A new report found that after vetoing AB250, a bill that would have lowered the price of Medicare-negotiated prescription drugs for all Nevadans, Joe Lombardo raked in nearly $100,000 in campaign cash from big drug companies. Prior to his veto, which “cited many arguments made by the [pharmaceutical] industry,” Lombardo had only received $11,000 from pharma interests. When given the opportunity to choose Nevadans over special interests, Lombardo put political self-interest over helping Nevadans.

“Democrats held big drug companies accountable when they passed legislation to lower prescription drug prices,” said Nevada State Democratic Party Communications Director Tai Sims. “The truth is that with a stroke of a pen Lombardo could have lowered the price of prescription drugs for all Nevadans, but instead he vetoed groundbreaking legislation and sold out Nevada families, all for his own selfish political gain. While Nevadans struggle to pay for prescription drugs, Joe Lombardo continues to deposit checks from his true beneficiary: big drug companies.”
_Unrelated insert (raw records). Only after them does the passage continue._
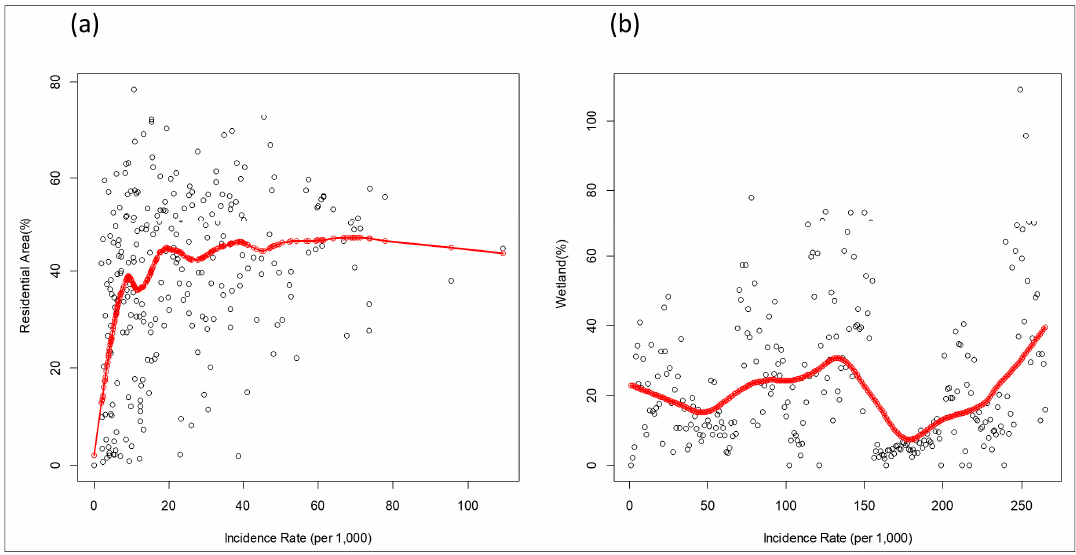
Figure 5. Non ‐ linear relationships between dengue incidence rates (dots) and ( a ) residential area and ( b ) wetland, evaluated by LOWESS technique (red line).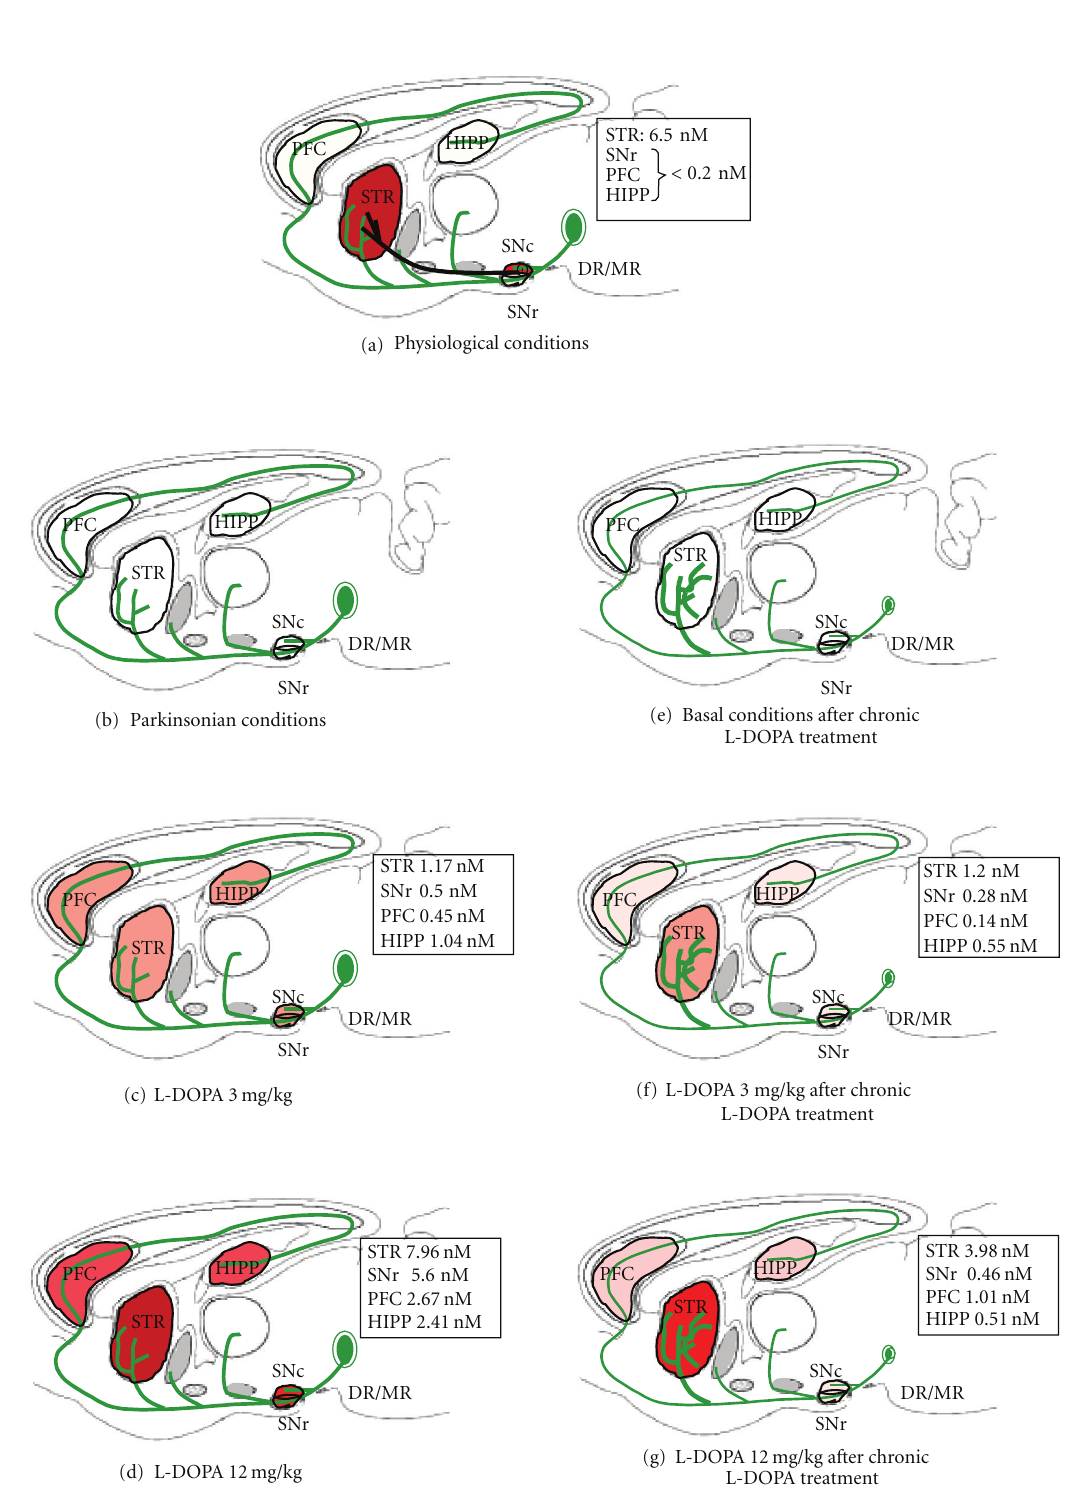
Figure 1: Serotonergic neurons are responsible for an imbalance of dopamine chemistry within brain regions in the Parkinsonian brain after acute and chronic L-DOPA treatment. Data taken from [31,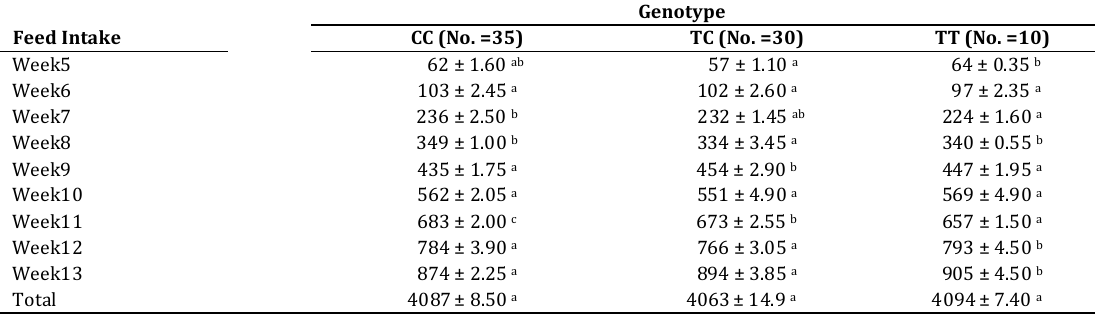
Table 5. Relationship of genotypes of the TGF- β2 gene with feed intake (g). Mean ± standard error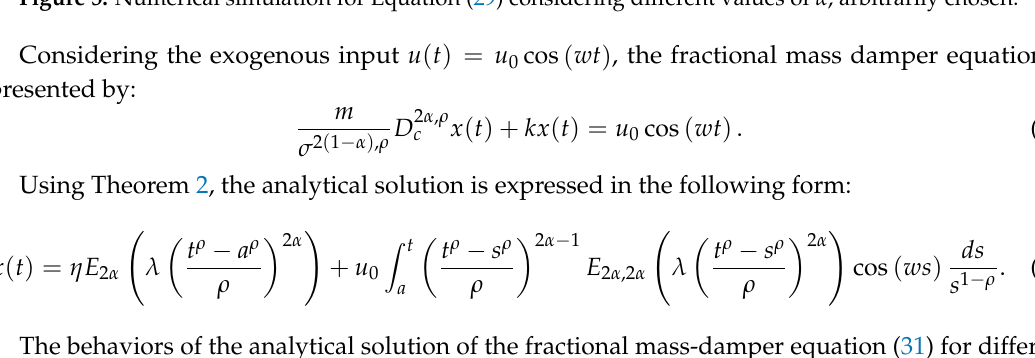
Figure 5. Numerical simulation for Equation (29) considering different values of α , arbitrarily chosen.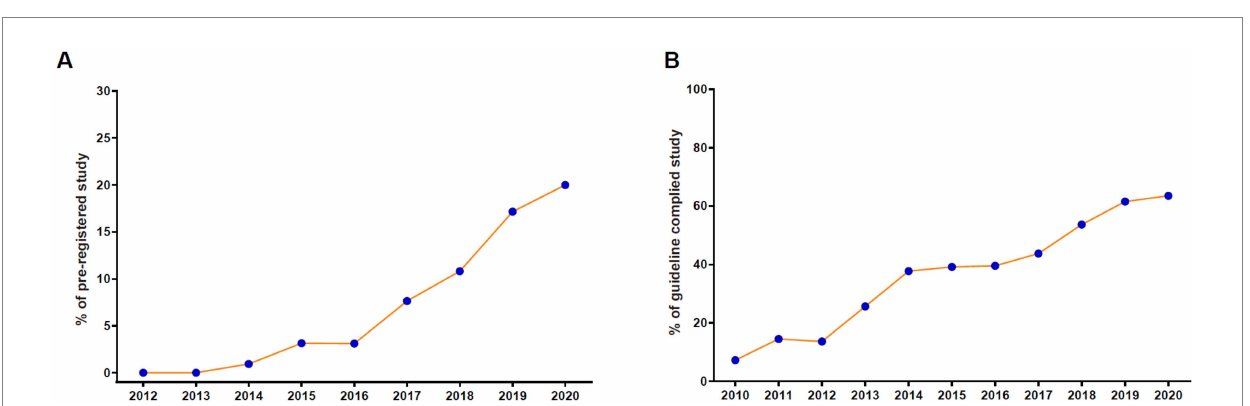
FIGURE 5 The percentage of pre-registered studies (A) and guideline complied studies (B) indexed by web of science core collection over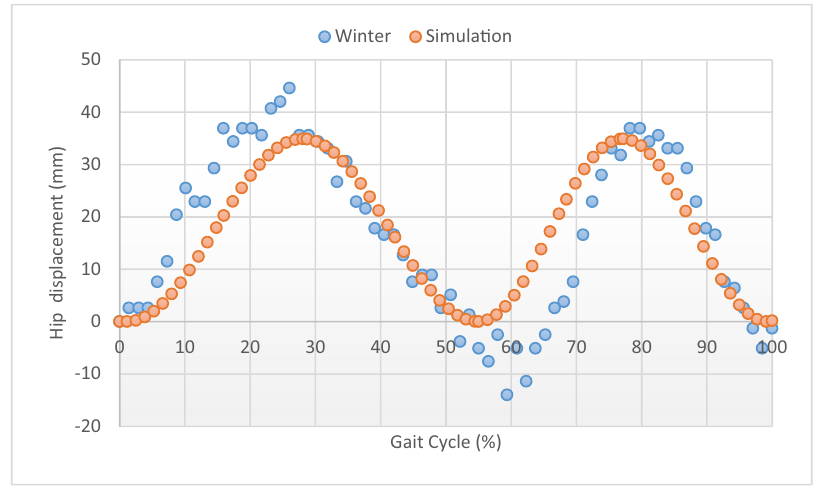
Figure 17: Variation of hip displacement during gait.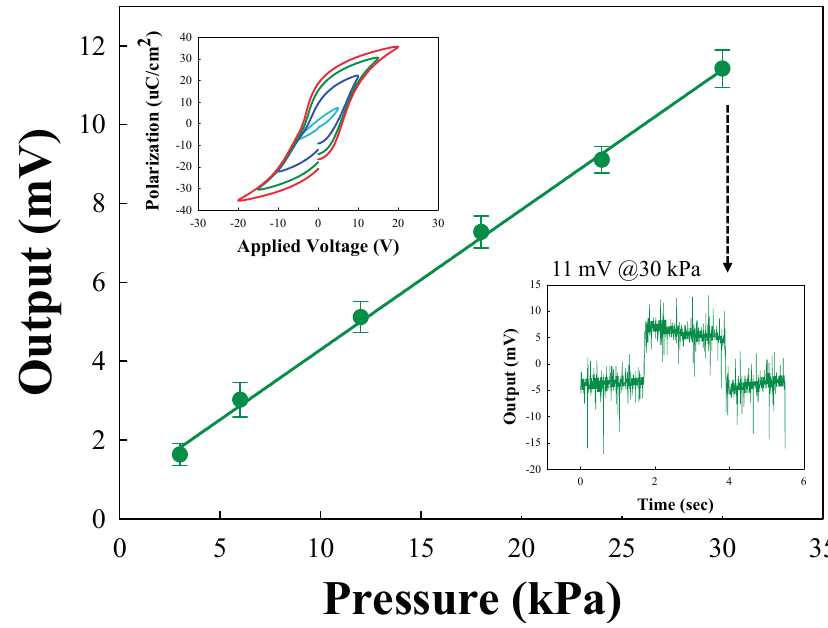
Figure 4. Electrical output with applied pressure on each piezo-sensor unit. The inset shows the P-E curve of the fabricated piezoelectric force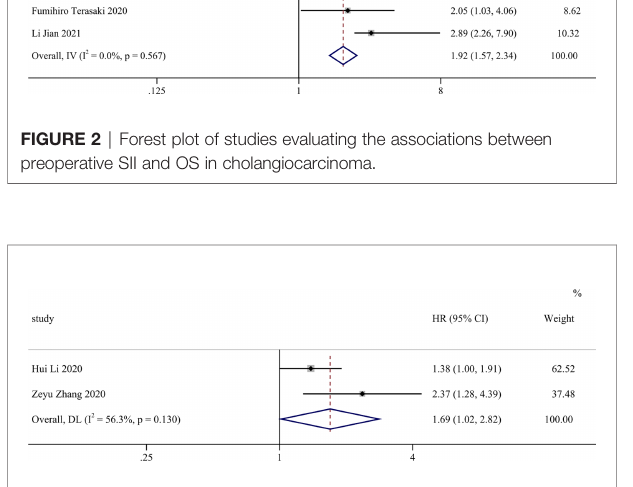
FIGURE 3 | Forest plot of studies evaluating the associations between preoperative SII and RFS in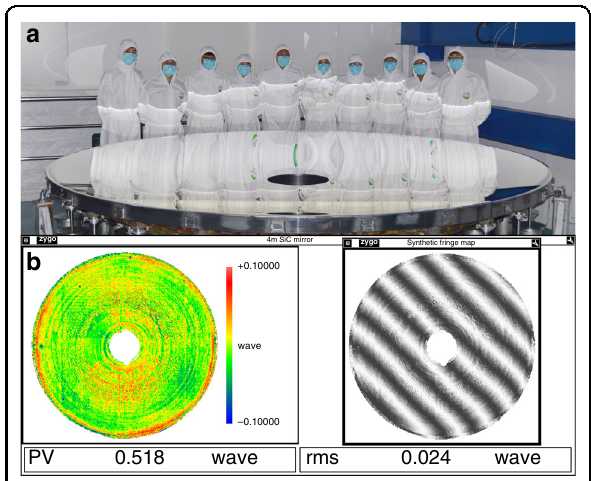
Fig. 1 ⌀ 4.03 m SiC aspheric mirror manufacturing results. a Picture of the world ’ s largest SiC aspheric mirror. b Test result and interferogram of the ⌀ 4 m SiC aspheric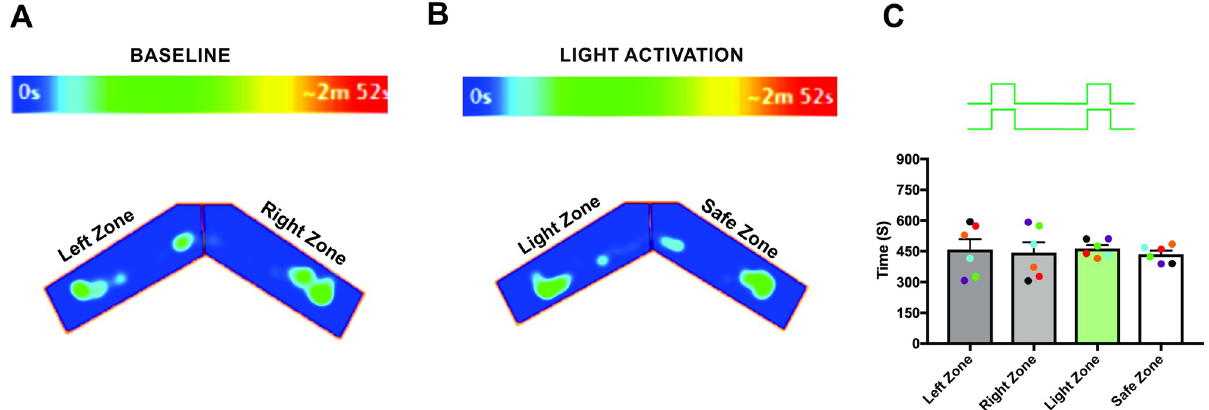
Fig 6. Green light stimulation did not activate the olfactory system of OMP-ChIEF mice. A, B, Heat-map of mouse position during baseline (A) and green light stimulation (B). C, Average amount of time spent in each zone during green light stimulation (n = 6).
Read more about Big Pharma’s contributions to Lombardo below: 

Nevada Independent: Big pharma, big bucks: Analyzing how (and why) the industry donates to Nevada politicians

By Eric Neugeboren

Key points:

  • Nevada Republicans received significantly more money from the pharmaceutical industry last year than Democrats, with Gov. Joe Lombardo making up the majority of his party’s haul, according to a Nevada Independent analysis of campaign finance data.
  • Republican candidates and the party’s affiliated PACs received more than $140,000 from the industry last year — much more than they did in 2022 — while Democrats received around $29,000, around one-tenth of the party’s haul the year before.
  • Democrats are quick to link the donations to Lombardo’s veto of a bill last year aimed at expanding prescription drug price negotiation that the industry strongly opposed.
  • Since 2017, the industry — defined in this story as more than 20 pharmaceutical companies including CVS, Walgreens and Pfizer — has poured nearly $7.5 million into the coffers of political candidates and committees (a total greater than what typically well-funded personal injury law firms gave over the same time period).
  • Nonpartisan groups (namely a PAC funded by the industry’s top lobbying firm that supports both parties) received the most money, followed closely by GOP candidates and committees, which had nearly double the haul of Democrats since 2017.
  • Introduced in the 2023 legislative session, AB250 was designed for Nevada to piggyback off the federal Inflation Reduction Act — which allowed Medicare to negotiate the price of prescription drugs — by applying those price caps statewide, not just to those on Medicare. 
  • The pharmaceutical industry staunchly opposed the legislation for seeking to adopt federal price caps without state-level reviews. The bill passed the Legislature with Republicans opposed, and Lombardo vetoed the legislation while citing many arguments made by the industry.
  • Months later in late 2023, Lombardo received and one of his associated PACs received more than $80,000 in political donations from groups that opposed the drug pricing legislation after receiving minimal support from the industry while he was running for governor the prior year. 
  • A spokesperson for Lombardo did not respond to a request for comment.